Task brief: Copy the text of every item below line for line, without changing anything. Leave the pictures out of your copy.

Data for review:
○ ○ ○ ○ ○
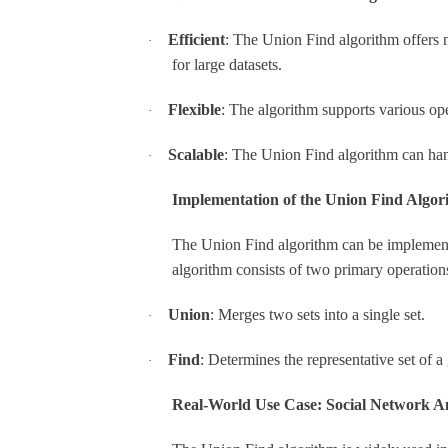
Efficient
: The Union Find algorithm offers n
·
for large datasets.
Flexible
: The algorithm supports various op
·
Scalable
: The Union Find algorithm can hand
·
Implementation of the Union Find Algor
The Union Find algorithm can be implemented
algorithm consists of two primary operation
Union
: Merges two sets into a single set.
·
Find
: Determines the representative set of a
·
Real-World Use Case: Social Network An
○ ○ ○ ○ ○
Task output:
Efficient
: The Union Find algorithm offers n
·
for large datasets.
Flexible
: The algorithm supports various op
·
Scalable
: The Union Find algorithm can hand
·
Implementation of the Union Find Algor
The Union Find algorithm can be implemented
algorithm consists of two primary operation
Union
: Merges two sets into a single set.
·
Find
: Determines the representative set of a
·
Real-World Use Case: Social Network An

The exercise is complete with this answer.